| EXERCISE REQUIREMENTS |
Restate the records in full and exactly, with no images included.
*** DATA UNDER STUDY Section Begins ***
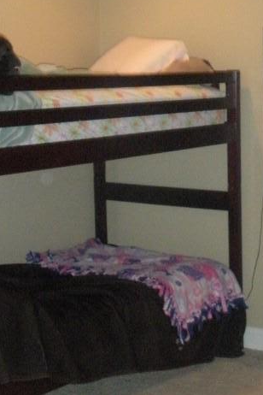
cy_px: 139
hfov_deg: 15.9
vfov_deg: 24.4
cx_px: 299
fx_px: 909
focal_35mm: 83
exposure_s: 1/60
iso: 626
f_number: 3.5
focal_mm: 6.3
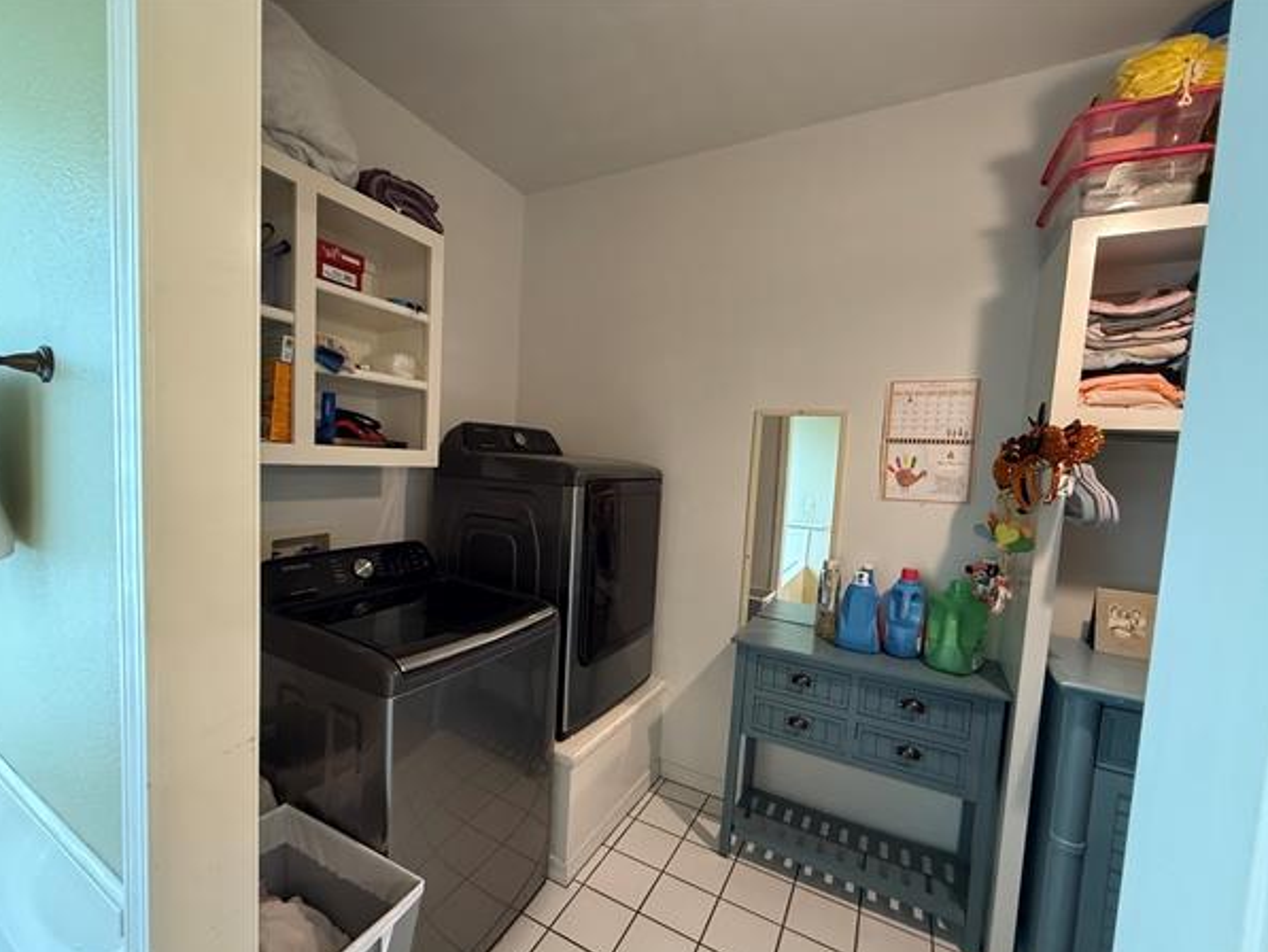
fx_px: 550
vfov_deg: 81.7
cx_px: 597
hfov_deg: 98.0
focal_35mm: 15
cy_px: 502
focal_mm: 2.22
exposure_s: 1/60
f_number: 2.2
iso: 640
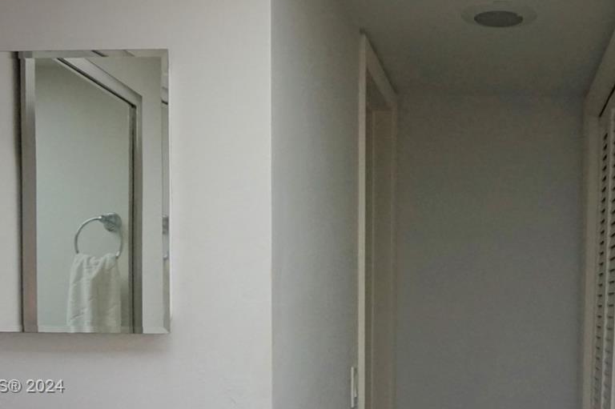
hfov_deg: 38.8
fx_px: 854
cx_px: 448
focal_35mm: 50
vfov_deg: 25.9
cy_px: 387
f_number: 3.5
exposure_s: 1/160
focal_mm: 16
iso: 1600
*** DATA UNDER STUDY Section Ends ***
| ANSWER SPACE |
cy_px: 139
hfov_deg: 15.9
vfov_deg: 24.4
cx_px: 299
fx_px: 909
focal_35mm: 83
exposure_s: 1/60
iso: 626
f_number: 3.5
focal_mm: 6.3
fx_px: 550
vfov_deg: 81.7
cx_px: 597
hfov_deg: 98.0
focal_35mm: 15
cy_px: 502
focal_mm: 2.22
exposure_s: 1/60
f_number: 2.2
iso: 640
hfov_deg: 38.8
fx_px: 854
cx_px: 448
focal_35mm: 50
vfov_deg: 25.9
cy_px: 387
f_number: 3.5
exposure_s: 1/160
focal_mm: 16
iso: 1600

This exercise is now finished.